Q&A: Too Many Pets

Q. While ours is a pet-friendly community we do have rules and regulations that limit the number of pets that residents can keep. Our rules and regs state that owners may not have more than 2 pets, one of which may be a dog. One of the unit owners—who also happens to be, not surprisingly, a board member—keeps 4 dogs in her unit as pets—in clear violation of the rules. Since she is a board member, the board will not take action against her. Not only is this unfair, it is against the rules. What can we do to stop this violation of our pet policy?

                       —Board Rule Breaker

A. “While the Board of Directors has the right to create rules and regulations with respect to the operation and use of the property pursuant to Section 18.4(h) of the Illinois Condominium Property Act (“ICPA”) it is the fiduciary obligation of the Board to enforce any existing rule of the Association. See 18.4(r) of the ICPA. Furthermore, Section 18(b)(2) of the ICPA specifically provides that the association shall have one class of membership, which means everyone needs to be treated alike in terms of application of the rules, regardless of whether or not they sit on the board of directors,” explains Matthew Goldberg, Esq., of Bancroft, Richman & Goldberg, LLC.

 “Board members maintaining four dogs, where the rule only provides for one, is a clear violation of the rule and the remainder of the Board has a duty to enforce the rule. Your first step should be to formally demand, in writing, that the Board enforce the rule as required. If the Board fails to comply, you have a right to bring a “derivative action” against the board to require them to enforce the rule and against the offending unit owner/board member for their violation of the rule.
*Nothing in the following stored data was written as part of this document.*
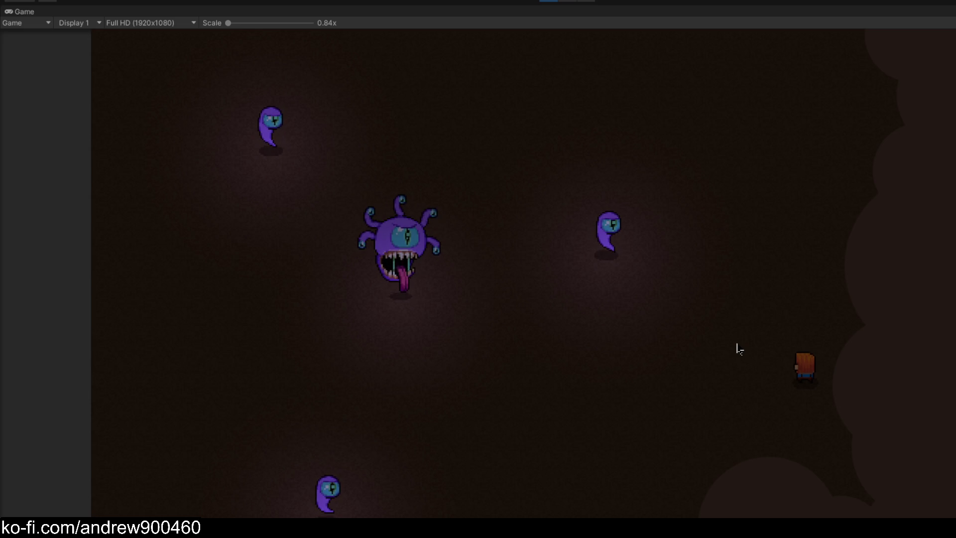
{"action": "key", "text": "w"}
{"action": "key", "text": "d"}
{"action": "key", "text": "w"}
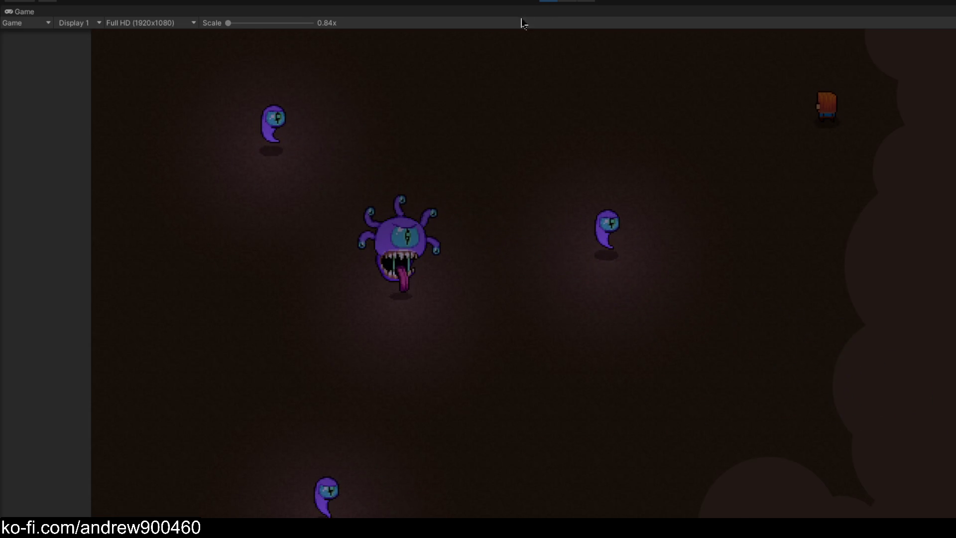
{"action": "left_click", "coordinate": [548, 2]}
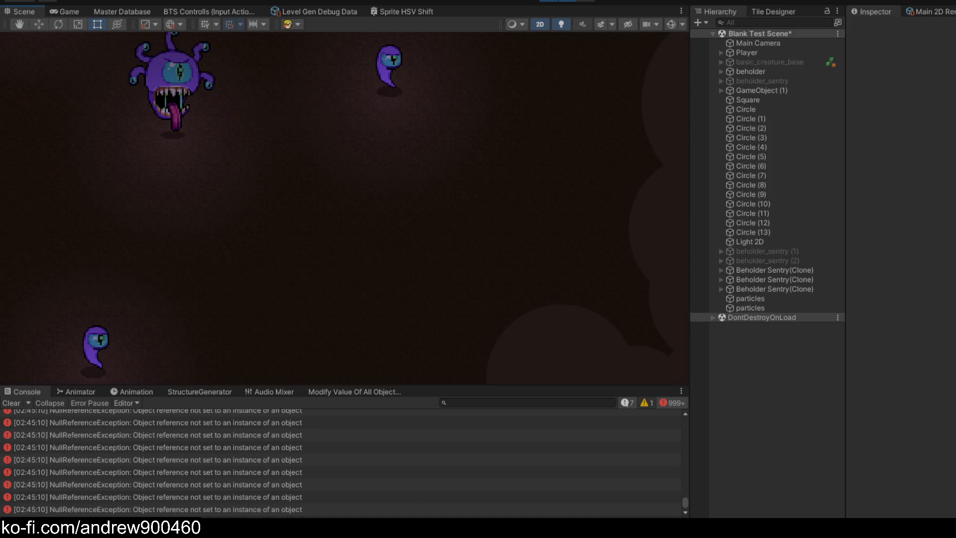
- Open the laser prefab, multi-select both endcap particle systems, expand Inherit Velocity, then walk the player in-game
{"action": "left_click", "coordinate": [936, 38]}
A derivative action is a right that comes from the common law and is reserved to an individual (in this case a unit owner/member) to act on behalf of the corporation (the unit owners association being a corporation) to enforce a right belonging to the corporation where the board of directors has failed to do so.

 “In addition, you may have a claim against the board directly for breaching their fiduciary duty to you by failing to enforce the rule. Under Illinois Law, a fiduciary duty is the highest obligation one person can owe to another. It is considered to be sacred and a violation of this duty can result in individual liability for the board of directors. You may also be able to recover your legal fees expended in litigating this case.”